Meanwhile, buying these assets at above market prices risks transferring wealth to shareholders and executives of institutions that helped trigger the current crisis.
However, current problems mean banks are not just short on liquidity, they are also lacking in capital.
So to boost money in the financial system some experts have suggested that the government should take a stake in at-risk firms instead. Such a move would also allow the government to benefit from any gains made.
However, the question of how much the government should pay for stakes in these troubled firms also remains.
If it buys shares at too high a price it risks a loss in future, while if it buys at too low a price it risks putting off companies from taking part.
ALTERNATIVE REPUBLICAN PLAN
Some Republican lawmakers in the House of Representatives want to see an alternative plan.
It would see the government provide insurance to companies that agree
to hold frozen assets, rather than have the US purchase the assets.
They believe that under the Paulson proposal bankers could get off too lightly.
The Republican plan also calls for tax cuts, something the Democrats would not accept.
HELP FOR HOMEOWNERS
Critics have attacked the plan for bailing out Wall Street but offering no help to homeowners facing foreclosure.
Democrats have demanded foreclosure laws be weakened to allow borrowers facing the loss of their home more time to pay up.
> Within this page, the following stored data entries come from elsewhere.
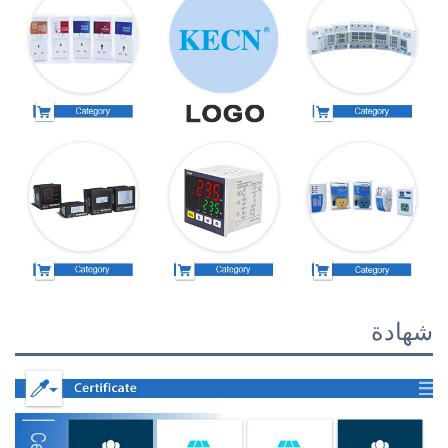
شهادة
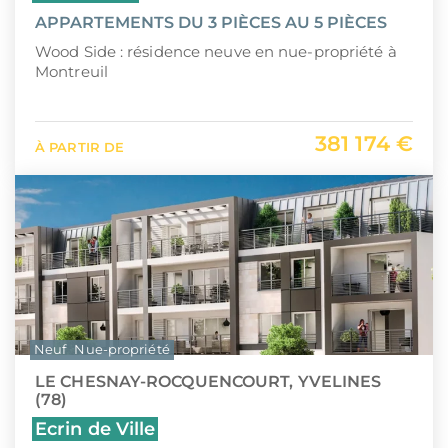
APPARTEMENTS DU 3 PIÈCES AU 5 PIÈCES
Wood Side : résidence neuve en nue-propriété à
Montreuil
381 174 €
À PARTIR DE
Neuf
Nue-propriété
LE CHESNAY-ROCQUENCOURT, YVELINES
(78)
Ecrin de Ville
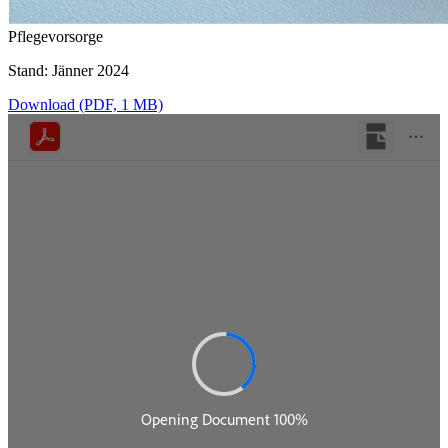
Pflegevorsorge
Stand: Jänner 2024
Download (PDF, 1 MB)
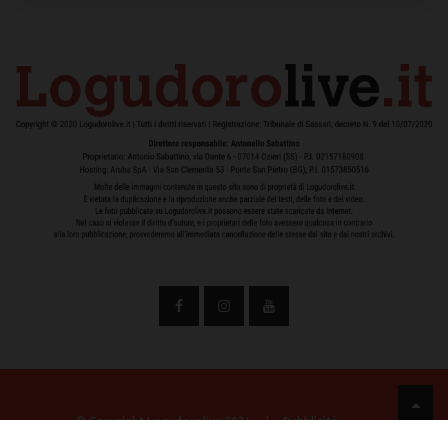
© Copyright Logudorolive 2024
|
Pubblicità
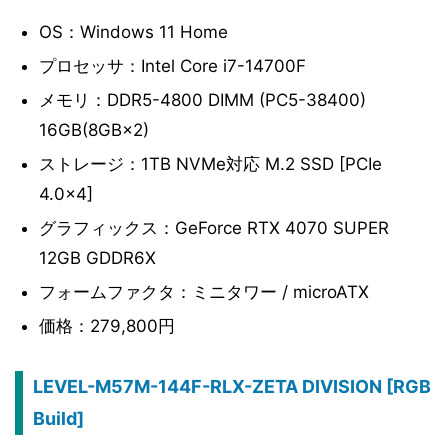
OS：Windows 11 Home
プロセッサ：Intel Core i7-14700F
メモリ：DDR5-4800 DIMM (PC5-38400)
16GB(8GB×2)
ストレージ：1TB NVMe対応 M.2 SSD [PCIe
4.0×4]
グラフィックス：GeForce RTX 4070 SUPER
12GB GDDR6X
フォームファクタ：ミニタワー / microATX
価格：279,800円
LEVEL-M57M-144F-RLX-ZETA DIVISION [RGB
Build]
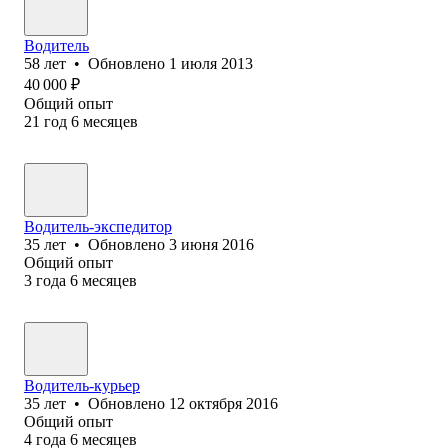
Водитель
58
лет
•
Обновлено
1 июля 2013
40 000
₽
Общий опыт
21
год
6
месяцев
Водитель-экспедитор
35
лет
•
Обновлено
3 июня 2016
Общий опыт
3
года
6
месяцев
Водитель-курьер
35
лет
•
Обновлено
12 октября 2016
Общий опыт
4
года
6
месяцев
Supporters say it would make no sense for the government to take over troubled mortgages but not attempt to restructure them - a move that would help the beleaguered US housing market and restore investor confidence, they say.
However Republicans have rejected similar calls from the party over the past year, fearing it will make banks more reluctant to issue new mortgages in the future.
Other help for homeowners could include a requirement that mortgage-lenders must make attempts to restructure existing mortgages before moving to repossession.